At Carr’s Ciderhouse in Massachusetts, the estate-grown apples that make for crisp bottles of cider also inspire creativity in the kitchen. In their Ciderhouse Cookbook, authors Andrea Blum, Nicole Blum and Jonathan Carr provide their take on canelés with an autumnal twist on the traditional French pastry, swapping rum for apple brandy. “Canelés, one of our favorite sweets, are soft bites of flan baked in a special mold, yielding a crispy caramelized shell that leaves you wanting another,” say the authors.
4 cups whole or 2 percent milk
6 Tbsp. butter
1 bay leaf
Seeds scraped from 1 vanilla bean pod
4 egg yolks
4 cups confectioners’ sugar
2 Tbsp. apple brandy or pommeau
1½ cups cake flour
½ tsp. salt
2 small apples, peeled, cored and diced
½ tsp. ground cinnamon (optional)
*Flexible silicone canelé molds are easier to use and less expensive than tradition copper molds.
In a small saucepan over low heat combine 2 cups of the milk, the butter, the bay leaf and the vanilla bean seeds. Warm until the butter melts, about 5 minutes. Turn off the heat and let the liquid cool for 5 minutes then remove the bay leaf.
While the liquid mixture cools, in a medium bowl add the egg yolks, sugar, apple brandy and remaining 2 cups milk, whisking to combine.
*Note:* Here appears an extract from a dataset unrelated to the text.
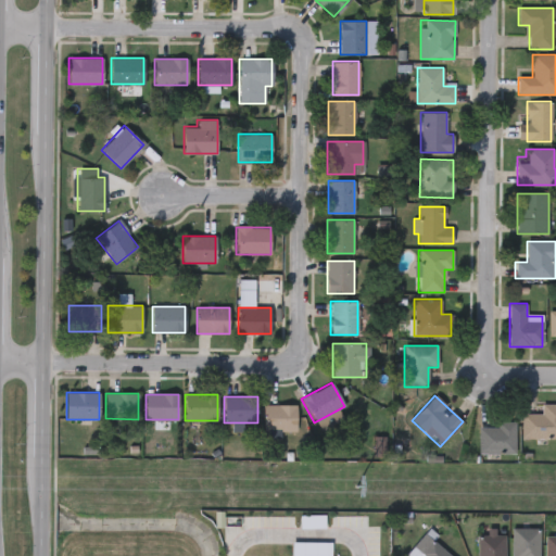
[(295,405),(295,432),(263,432),(263,405),(295,405)]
Add the flour and salt, stirring again to combine. Slowly pour the warm milk and butter mixture into the flour mixture, stirring continuously. Transfer the mixture to a covered pitcher and refrigerate for 24 to 48 hours. (This step is crucial as it allows the flour to hydrate.)
When ready to bake, preheat oven to 425 degrees Fahrenheit and chill the canelé molds in the freezer for 30 minutes. Remove the batter from the refrigerator and let it come to room temperature. If some separation has occurred, gently whisk to combine.
Place the apples and cinnamon (if using) in a medium bowl and toss together. Place the chilled molds on a baking sheet and rub them with olive oil. Fill each mold with batter up to about ⅛ inch from the top. Place a small spoonful of apples on top of the batter in each mold unit (it’s okay if they sink).
Bake them in the oven for 5 minutes, then reduce the heat to 375 degrees and bake for 1½ hours or until the canelés are caramelized (deep brown) on the outside. Turn the trays around halfway through the baking time. After removing the canelés from the oven let them cool before releasing them from the molds. They are best eaten the same day.